━━ PAGE TEXT

The distinction is yours to draw............

Re: bad index by batch indexing

Posted by Mark Miller <ma...@gmail.com>.
Only one Writer should be active on an index at any given time. You  
don't want to batch unless you need to see the docs in the index as  
you build it. - it's slower overall. You can add from multiple threads  
at the same time, but use the same Writer.

Sent from my iPhone

On Aug 6, 2008, at 8:39 PM, yanyanzeng <lu...@hotmail.com>  
wrote:

>
> Hi,
>    I am building a search engine for text transcript documents from  
> the
> database of an enterprise messaging system,  and have designed a batch
> processing job to incrementally build the index,because the database  
> from
> production is around huge, around 10G.
>   Now I am still testing in DEV environment, and have been puzzled  
> by this
> problem for a couple of days.
> If I build the index in one setting(because DEV database is very very
> small),  the index is correct because I can get hits for my  
> queries,  also,
> what luke shows looks fine,  4800 documents, 450 terms.
> However, if I test building using my batch processing job,  I do get  
> the
> index which looks fine, but, when I search, it already returns 0  
> hits.  I
> checked with Luke, which shows there are 5200 documents, 0 terms .

━━━━
━━ EXTRACTED MATERIAL

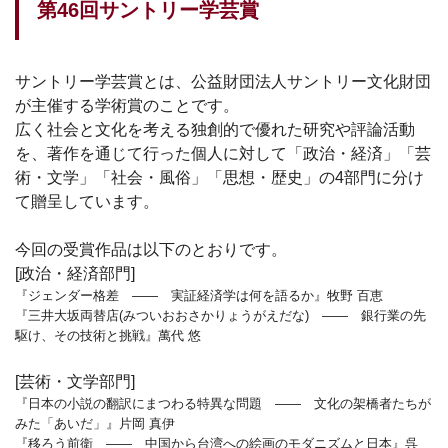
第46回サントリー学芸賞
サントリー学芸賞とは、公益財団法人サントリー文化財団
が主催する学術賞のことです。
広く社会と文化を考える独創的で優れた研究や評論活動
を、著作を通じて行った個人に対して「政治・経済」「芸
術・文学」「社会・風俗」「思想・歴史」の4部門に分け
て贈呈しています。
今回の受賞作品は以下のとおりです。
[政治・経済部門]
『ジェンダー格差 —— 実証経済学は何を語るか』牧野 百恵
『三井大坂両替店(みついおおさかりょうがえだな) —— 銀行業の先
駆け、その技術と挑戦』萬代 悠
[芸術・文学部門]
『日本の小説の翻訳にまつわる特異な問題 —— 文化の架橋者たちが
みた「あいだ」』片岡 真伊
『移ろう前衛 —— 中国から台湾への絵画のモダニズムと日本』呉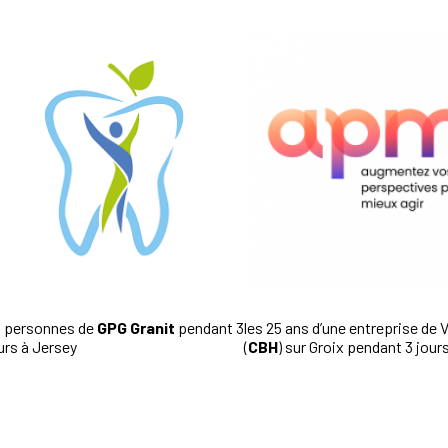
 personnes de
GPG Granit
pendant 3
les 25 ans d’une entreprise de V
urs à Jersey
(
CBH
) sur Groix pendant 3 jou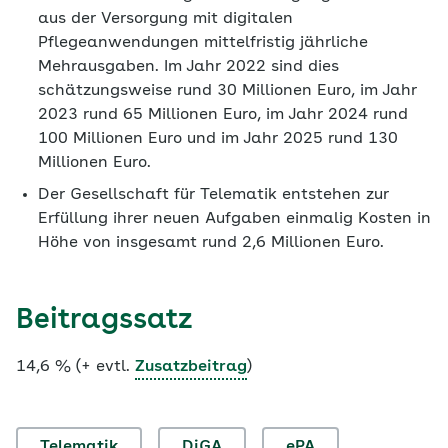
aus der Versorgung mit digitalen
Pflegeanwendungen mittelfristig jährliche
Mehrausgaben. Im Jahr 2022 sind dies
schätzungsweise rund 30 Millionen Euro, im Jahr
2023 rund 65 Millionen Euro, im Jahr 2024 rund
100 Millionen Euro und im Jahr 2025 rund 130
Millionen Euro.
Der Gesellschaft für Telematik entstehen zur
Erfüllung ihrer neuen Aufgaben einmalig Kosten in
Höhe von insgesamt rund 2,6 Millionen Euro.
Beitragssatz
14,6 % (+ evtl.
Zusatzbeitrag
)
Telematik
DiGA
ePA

━━━━
━━ EXTRACTED MATERIAL

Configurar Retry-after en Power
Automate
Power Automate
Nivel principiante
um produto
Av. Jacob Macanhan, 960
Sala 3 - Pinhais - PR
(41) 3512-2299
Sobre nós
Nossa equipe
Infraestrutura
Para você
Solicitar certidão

━━━━
━━ EXTRACTED MATERIAL

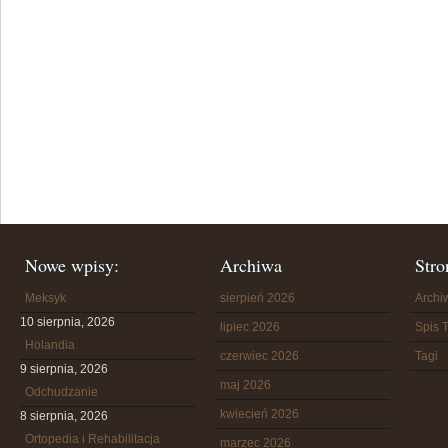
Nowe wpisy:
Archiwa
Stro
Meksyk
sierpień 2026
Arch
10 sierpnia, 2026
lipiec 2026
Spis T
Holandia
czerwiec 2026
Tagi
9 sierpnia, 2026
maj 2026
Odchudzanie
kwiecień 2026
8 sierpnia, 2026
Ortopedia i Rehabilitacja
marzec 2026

━━━━

# [ASSIGNMENT A]
In the batch indexing thread, how many documents and terms did Luke show for the index built in one setting?
# [ASSIGNMENT B]
List every document or term count that Luke reported in the batch indexing thread.
# [ASSIGNMENT C]
Carry the batch indexing thread forward, starting after its last sentence.
The records are separate material from the thread.

# [TASK RESULT A]
4800 documents and 450 terms.

# [TASK RESULT B]
4800 documents and 450 terms for the index built in one setting; 5200 documents and 0 terms for the index built by the batch processing job.

# [TASK RESULT C]
> There is no exception or runtime error or anything abnormal during  
> indexing
> or searching,  I am really at a loss.
> The only difference between the two is that:   in the one setting  
> approach,
> the whole index is built using the same indexwriter object.
> in the batch approach,  an indexwriter object is opened per batch  
> and closed
> when the batch is finished.
> But,  I  think I have taken care of it by
>               IndexWriter  writer = new IndexWriter(FSDir, Analyser,
> !FSdir.exists)
>
> Since lucene is designed for adding to exisiting index when the 3rd
> parameter is false,   I do not understand where it went wrong.
> Should I have kept one singleton instance of the writer  until  all
> documents in the database are processed, rather than opening  
> &closing one
> for each batch?     Or,  should I have kept a single instance of  
> analyser?
> This does not seem necessary, but I really can not figure out where  
> it went
> wrong, and how come this strange behavior:  520 documents but 0 terms.
>
> I would be very grateful if anyone could advise.  THanks very much.
>
> yanyan
>
>
> -- 
> View this message in context: http://www.nabble.com/bad-index-by-batch-indexing-tp18862037p18862037.html
> Sent from the Lucene - Java Users mailing list archive at Nabble.com.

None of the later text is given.